Before the Great Depression, Murray noted, mark-to-market asset accounting was a standard component of U.S. Generally Accepted Accounting Principles, but the United States moved away from that method because of a belief that mark-to-market accounting may have contributed to the problems that led to the depression.
Several roundtable participants said low fair market values simply reflect the effects of bad financial services company decisions and investors’ confusion about what some types of securities really are worth, rather than the effects of a temporary cash crunch.
Even under the old, historical accounting rules, financial services companies would have to be making write downs and write-offs to reflect permanent reductions in the value of some of the assets they are holding, according to Thomas Jones, vice chairman of the International Accounting Standards Board, London.

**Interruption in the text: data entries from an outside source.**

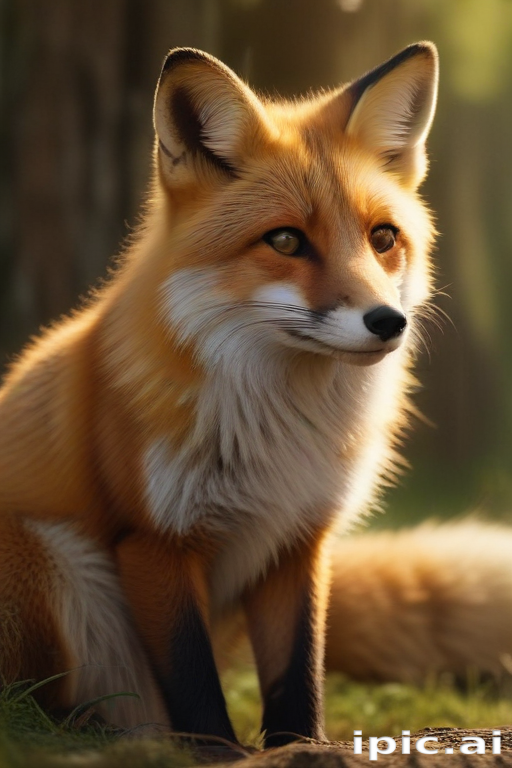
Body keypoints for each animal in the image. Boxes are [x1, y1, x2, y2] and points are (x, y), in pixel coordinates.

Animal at [0, 43, 438, 748]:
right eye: (285, 240)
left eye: (383, 238)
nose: (387, 322)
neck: (280, 433)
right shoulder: (154, 541)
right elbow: (193, 680)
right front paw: (216, 753)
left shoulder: (298, 540)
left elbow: (298, 674)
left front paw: (302, 749)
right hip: (57, 563)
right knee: (34, 714)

Other participants suggested separating reporting of investment value drops caused by borrower defaults and the effects of temporary liquidity problems on investment prices.
Cindy Ma, a New York valuation expert, said separating the effects of credit effects and temporary liquidity effects on asset values would be difficult.
In the long run, the best strategies the SEC and other federal regulators could use to tackle the current financial problems would be to help homeowners restructure unrealistic mortgages and to shine a light on the “shadow credit markets,” said Damon Silvers, associate general counsel at the AFL-CIO, Washington.
Encouraging too much use of managerial “judgment” in fair market valuations could lead to a “mark to mush” approach, Silvers said.
“As an investor, I find that to be profoundly disturbing,” Silvers said.